Occorre condividere e conoscere:
a) La effettiva disponibilità delle risorse nelle singole annualità, rammentando che in base al decreto legislativo 93 del 2016 è possibile utilizzare solo le risorse assegnate per “cassa” nell’annualità o al massimo nel triennio;
b) L’elenco dei Decreti attuativi presenti nei provvedimenti di Legge e fare in modo che gli stessi non siano attivati dopo un arco temporale superiore ai 90 giorni. Un ritardo di tali decreti inficia le finalità della norma stessa e in molti casi la rende addirittura inutile, imponendo spesso una rimodulazione della norma stessa con un provvedimento di Legge successivo;
c) Entro quanto tempo saranno approvati dalle competenti commissioni del Parlamento i Contratti di Programma di Anas e di Rfi 2016/2021; dopo quattro anni dal varo sono ancora lontani dalla definitiva approvazione e in assenza di tale approvazione si bloccano automaticamente circa il 70% delle infrastrutture strategiche del Paese. L’aggiornamento del Programma 2018/2019 è in corso di attuazione nel 2020 (!);
d) Le cause che hanno portato a una parziale attuazione del Programma comunitario dei Fondi di Coesione e Sviluppo 2014 – 2020, in proposito solo un dato: dei circa 53 miliardi assegnati sono stati impegnati contrattualmente solo 15 miliardi e spesi appena un terzo di tale importo;

e) Per quale motivo sono state, di fatto, annullate le coperture presenti nelle ultime tre leggi di bilancio 2018/2019/2020 pari a circa 39 miliardi ripartiti in 11 Programmi di spesa e spalmati in 15 anni. Tali risorse, con il coinvolgimento di Cdp, avrebbero dato un valido supporto alle attività manutentive di interesse locale;
f) I motivi che hanno portato all’annullamento, dopo l’esame del DL “Rilancio” da parte del Consiglio dei ministri, di un importo di 4 miliardi da destinare agli Enti locali;
g) Proprio con riferimento agli Enti locali, quale potrà essere nel secondo semestre di questo anno, l’effettiva spesa per investimenti a fronte delle rilevanti minori entrate registrate a causa della pandemia;
h) Cosa intende fare il Governo delle risorse comunitarie del Fondo di Coesione e Sviluppo allo stato non spese per un importo pari a circa 23 miliardi di euro (Fondi Por e Pon capitoli infrastrutture). Decisione questa da prendere subito in quanto l’Unione Europea a valle della pandemia ha autorizzato l’Italia a rivedere le logiche di utilizzo delle stesse e quindi autorizzando un utilizzo completamente libero da vincoli pregressi;
i) Quali siano le logiche con cui il Governo sta definendo il Programma relativo al Fondo di Coesione e Sviluppo 2021–2027; l’Italia dovrebbe avere un importo globale di 54 miliardi di euro di cui il 25% di competenza della Ue (non più 50%) e il 75% di competenza italiana.

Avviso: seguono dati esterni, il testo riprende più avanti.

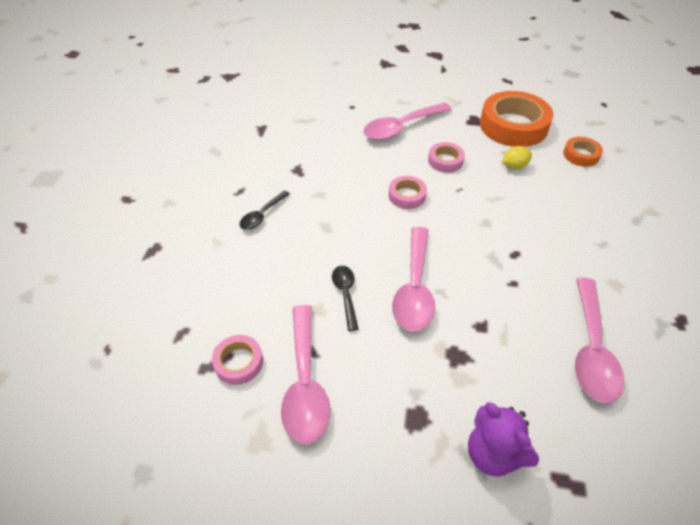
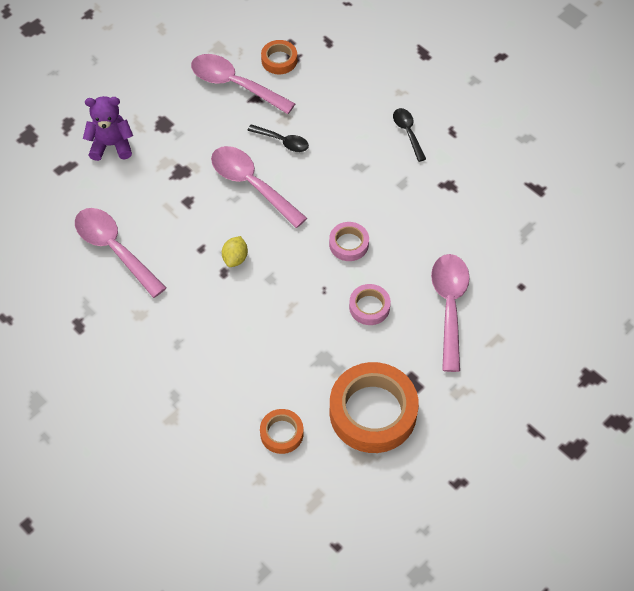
camera: 125 degrees right, 10 degrees up
pink tape [212,335,263,385] -> orange tape [261,40,297,74]
yellow lemon [502,146,532,169] -> yellow lemon moved to [222,236,248,267]

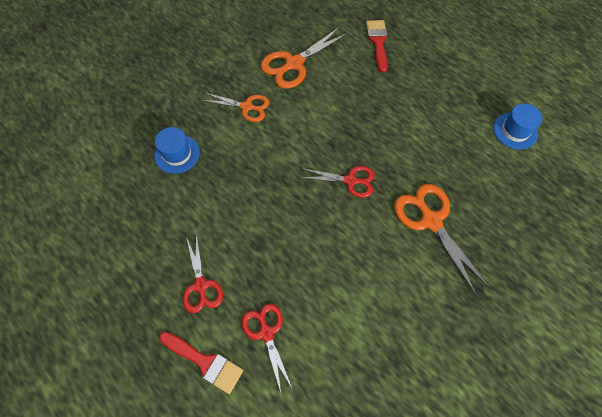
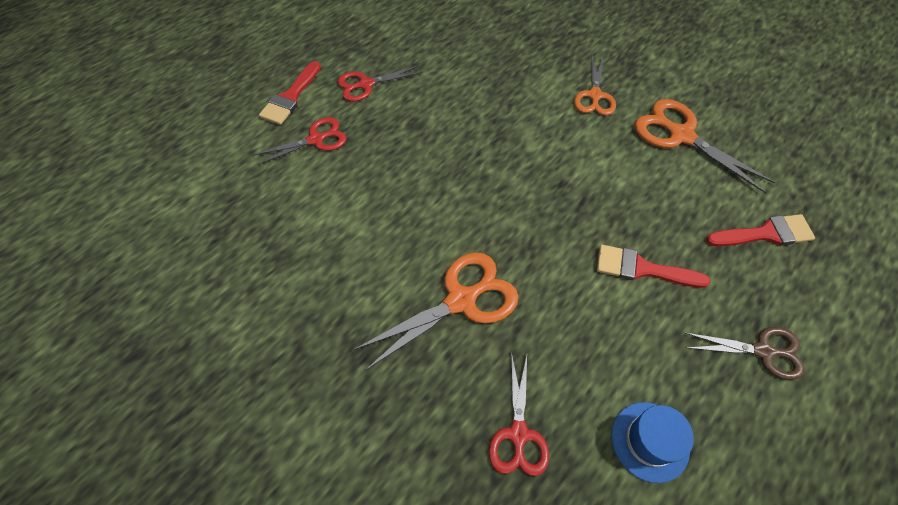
camera: 85 degrees right, 5 degrees down
blue hat [155,127,200,174] -> none
red scissors [300,166,375,198] -> red scissors moved to [489,352,549,476]
none -> red brush [597,245,710,288]
none -> brown scissors [685,327,805,380]

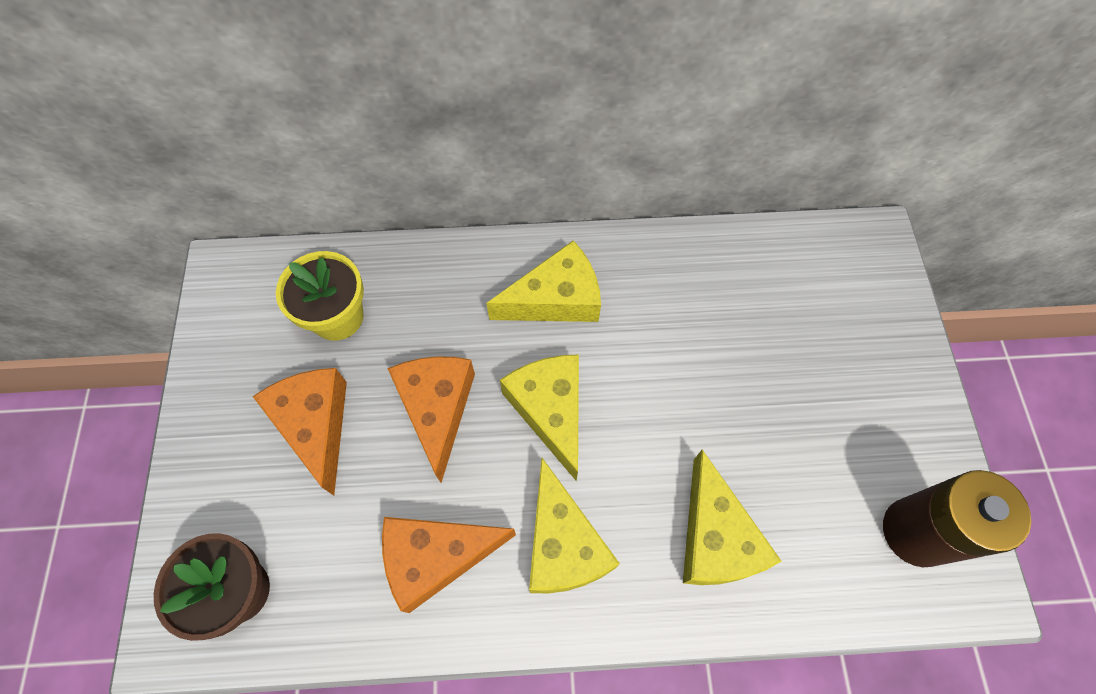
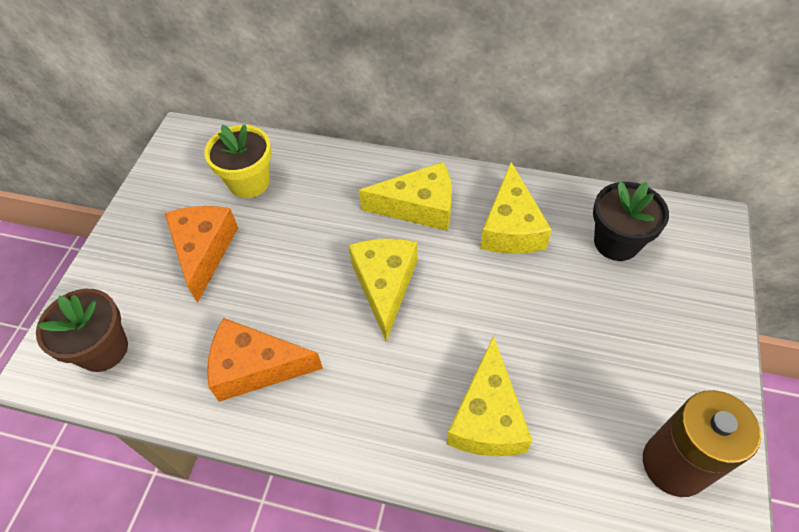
camera: 20 degrees right, 10 degrees down
orange cheese [387,356,475,483] -> none
yellow cheese [529,458,620,593] -> yellow cheese moved to [480,162,552,254]
none -> black flower pot [593,181,669,261]

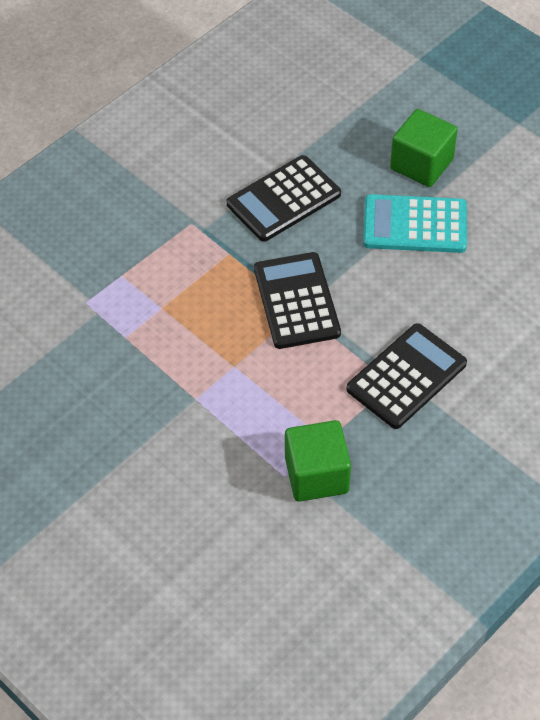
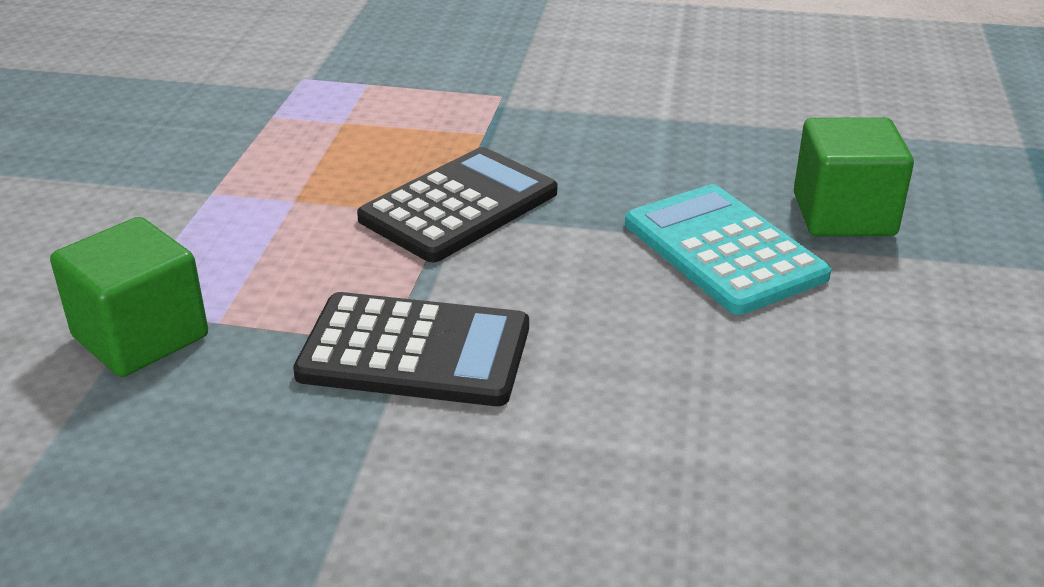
camera: 55 degrees right, 20 degrees down
black calculator [227,155,341,242] -> none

Non vorremmo che tanto impegno, nel disquisire di regole e di procedure autorizzative involute che privilegiano ancora la filosofia del “bollo tondo”, non rappresentasse il classico diversivo per prendere tempo con assise, tavoli e concertazioni infinite e nel frattempo continuare a fare lievitare la spesa corrente e quella assistenzialistica. Le imprese edili sono allo stremo e mai come oggi è in gioco la stabilità del Paese che non può morire di spesa in conto esercizio con una nefasta contrapposizione sociale tra chi opera nella Pubblica Amministrazione e chi opera nel settore privato. Ci stiamo avviando verso una decrescita irreversibile.